En fait, Jacques Reverdi, le présumé tueur, est déjà sous les verrous lorsque la narration commence puisqu'il a été retrouvé "torse nu, recroquevillé près du seuil [d'une cabane], en transe. Au fond, de la hutte une femme est attachée sur un siège. Son corps n'est plus qu'une plaie ruisselante. L'arme du crime repose à ses pieds : un couteau de plongée sous-marine." (p. 12-13)
Ces indications nous sont fournies par Marc Dupeyrat, le narrateur qui est journaliste de faits divers envoyé à Kuala Lumpur pour l'occasion.
Du coup, cet homme n'aura de cesse de vouloir comprendre et connaître le modus operandi de Jacques Reverdi concernant tous ces meurtres et sa façon de passer entre les mailles du filet judiciaire. Même si pour les précédents crimes il a été arrêté, d'une quelconque manière il parvient à être relaxé.
Le narrateur trouvera une parade pour récupérer toutes ces informations mais d'une manière peu conventionnelle... Et là, j'ai trouvé que tout ça n'était pas très sain.
Le personnage de Marc est très ambigu. Il s'investit beaucoup mais on se demande quand même si ce sont pour les bonnes raisons. D'ailleurs, il n'en fournit que très peu et au compte goutte.
Reverdi, lui, est la perversion même. Au fur et à mesure que l'on apprend comment il agit avec les femmes, on se dit qu'il vaut mieux qu'il soit derrière les barreaux plutôt qu'en liberté. Il est froid, distant et même s'il parle peu on sent une certaine agression prête à exploser. Ces actes sont machiavéliques au point qu'il est difficile de les imaginer.
Je ne savais pas du tout à quoi m'attendre en commençant ce livre et j'ai eu du mal tout au long de ma lecture à y trouver un quelconque "plaisir" (comme avec d'autres thrillers que j'ai pu lire avant). Comme je le disais plus haut, par moment j'avais l'impression que l'ensemble n'était pas sain. J'étais oppressée et en même temps, dès que je le prenais, c'était pour lire facilement une centaine de pages sans m'en rendre compte.
On entre ici dans le Mal suprême. Un être qui fait tout ça consciemment, par pur plaisir même si on va chercher des explications psychologiques, c'est à vous donner la nausée.
Malgré tout, je me suis demandée si le véritable coupable était celui qu'on nous proposait ou celui qui cherchait à tout prix à apprendre le mode opératoire. Pourquoi Marc met-il tout en oeuvre pour parvenir à établir un contact, un lien, avec un meurtrier comme Reverdi ? Ses intentions ne sont pas forcément justes voire logiques.

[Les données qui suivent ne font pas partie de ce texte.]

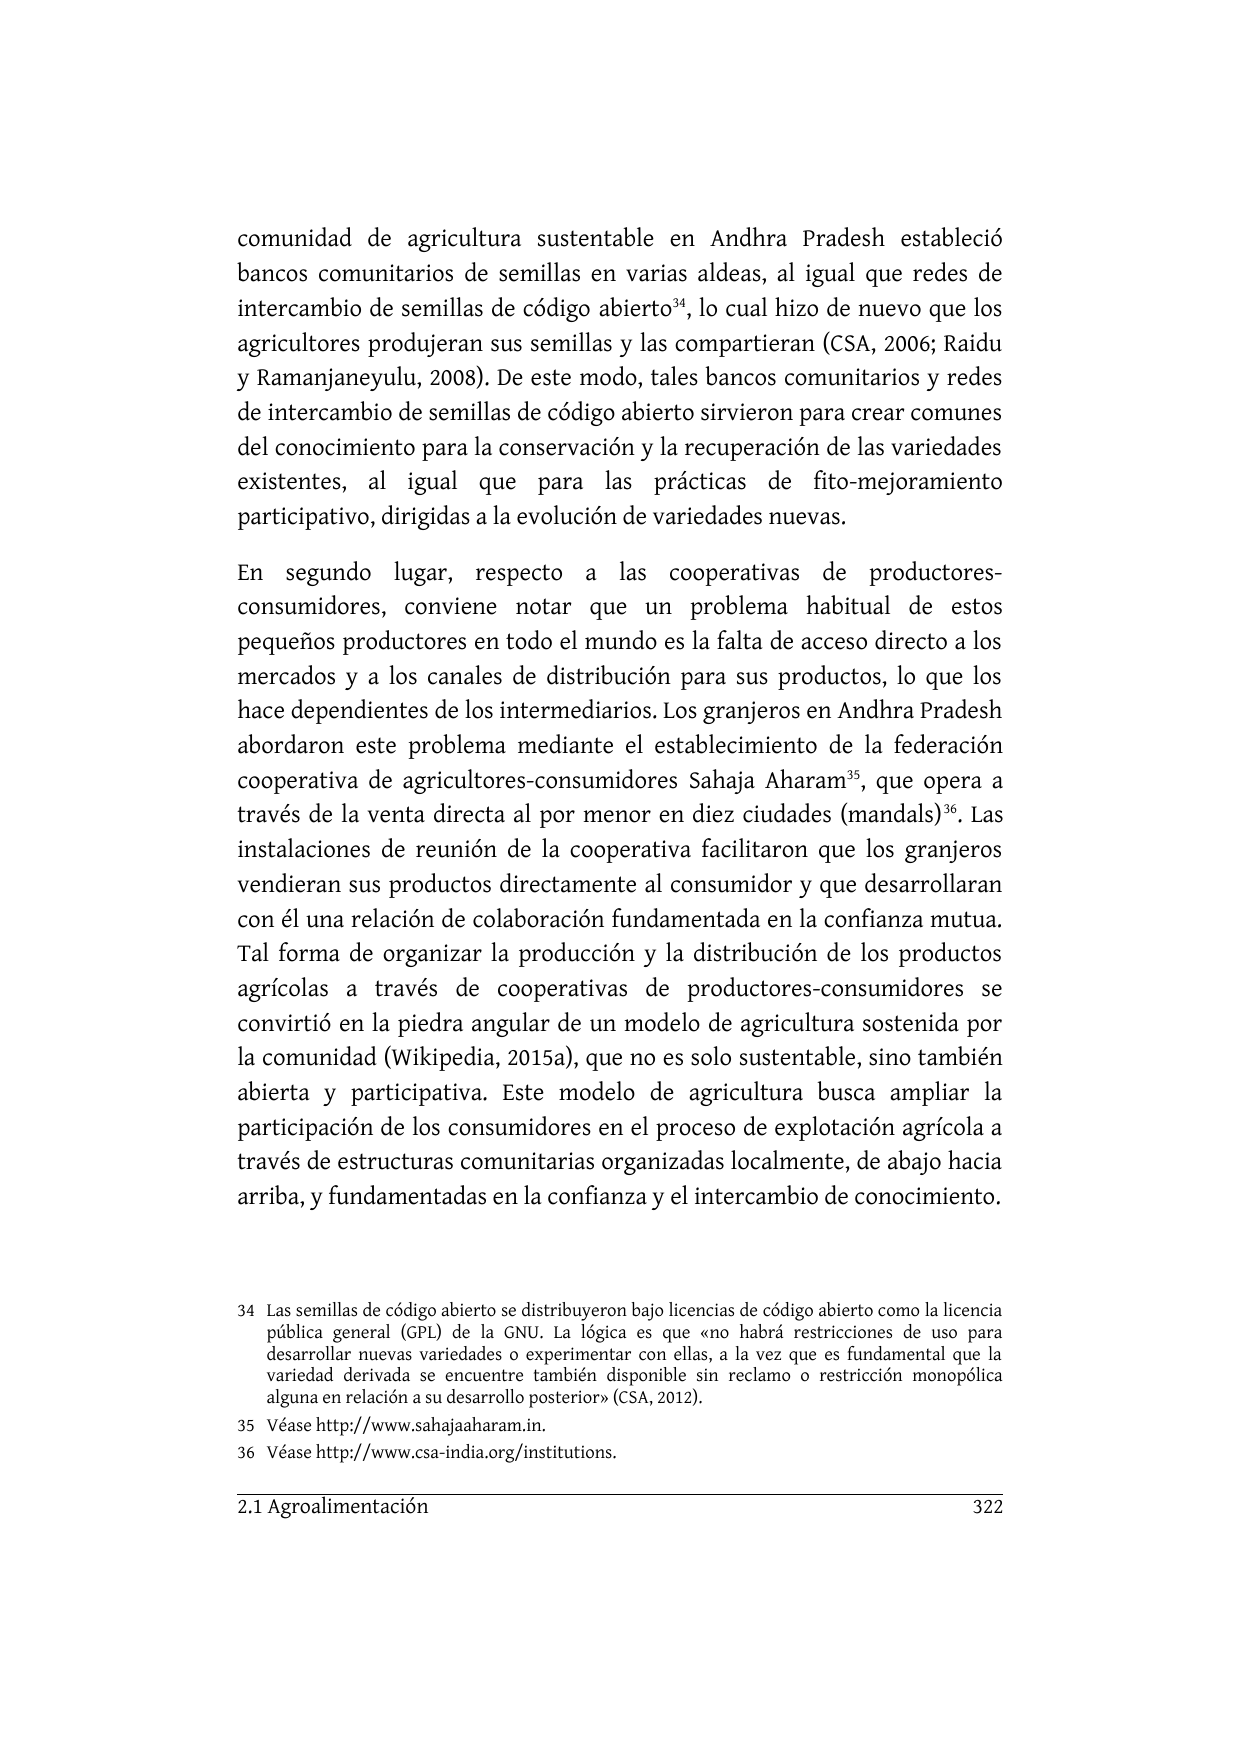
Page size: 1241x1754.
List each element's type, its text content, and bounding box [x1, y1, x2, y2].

La fin n'est pas exceptionnelle. Je m'attendais un peu à ce qui allait se passer. du coup, je n'arrive pas à savoir si j'ai aimé ou non ce livre. Mais
Jean-Christophe Grangé signe là un ouvrage effrayant, plus intéressant que
L'empire des loups. Néanmoins, l'absence de grand suspense m'a fait défaut. J'aurais aimé qu'il y en ait plus. Que ce soit plus trépidant.
Du coup, je pense qu'il faut que chacun le lise pour faire sa propre idée.